Re: spam closes Debian bugs!
On Tue, Mar 16, 2004 at 05:54:51PM -0800, Adam McKenna wrote:
> On Wed, Mar 17, 2004 at 12:54:11PM +1100, Paul Hampson wrote:
> > What about your own spam precautions? Debian _does_ take the least of
> > spam precautions. From memory, we have spamassassin against debbugs,
> > although as mentioned earlier, not crossassassin... yet.
> Debian takes the least effort possible to block spam. Maybe spamassassin is
> enabled on the lists but it is not enabled for the BTS or personal e-mail
Oops. Please switch feet.
Look at *any* message archived in the BTS for some time now:
X-Spam-Checker-Version: SpamAssassin [...]
@debian.org aliases don't get scanned, though. Ask yourself this, though -
if you don't care about spam enough to run your own spam detection software
on your e-mail, why should the Debian admins spend the time doing it for
Spam protection is on lists to protect the archives and the huge number of
subscribers. It's on the BTS to minimise the amount of time the BTS admins
have to spend weeding it back out (kudos to them on the incredible speed of
removal, too). On forwarders, though, the effort:benefit ratio just isn't
there, and there are other places it can be done to better effect -
especially since everyone is going to have their own criteria for spam/ham.
> > For Debian, it strikes me as a pain to have a user/password BTS
> > system, or anything that will prevent me running reportbug from
> > whatever random Debian machine I happen to have hit the bug from.
> I never said we should have a user/password BTS, I said we should move in
> that direction.

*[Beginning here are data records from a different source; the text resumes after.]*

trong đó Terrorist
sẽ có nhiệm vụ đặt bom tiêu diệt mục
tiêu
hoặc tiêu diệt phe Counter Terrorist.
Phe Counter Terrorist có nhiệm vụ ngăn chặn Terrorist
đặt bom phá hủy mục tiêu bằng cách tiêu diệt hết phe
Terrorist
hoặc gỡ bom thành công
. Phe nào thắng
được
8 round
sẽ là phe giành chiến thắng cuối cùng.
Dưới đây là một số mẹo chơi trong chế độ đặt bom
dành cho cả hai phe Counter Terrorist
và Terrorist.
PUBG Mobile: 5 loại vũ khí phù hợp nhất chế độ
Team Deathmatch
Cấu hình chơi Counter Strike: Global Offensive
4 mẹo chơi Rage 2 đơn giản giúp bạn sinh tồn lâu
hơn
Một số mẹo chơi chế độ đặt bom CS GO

I can't say how far in that direction, but I also can't see
> how anyone can look at the current situation and find it acceptable.
I'll raise my hand and say that I think that the BTS gets the
openness/security mix about right. Yes, the occasional bug gets
accidentally closed, but I've screwed up and closed other people's bugs in
changelog entries - something that wouldn't be fixed by a login, because I
would be authorized to do that. Watching your bug reports is a reasonable
precaution at all times.
As for a malicious attack (someone getting a list of all open bug reports
and sending a giant "close NNN" for all of them to control@), the only way
to protect against that is severe restriction of the BTS controls, which is
going to annoy a lot of people who are currently contributing quietly but
who don't particularly want to go through the hassle of getting access - and
any meaningful form of getting access will be a hassle.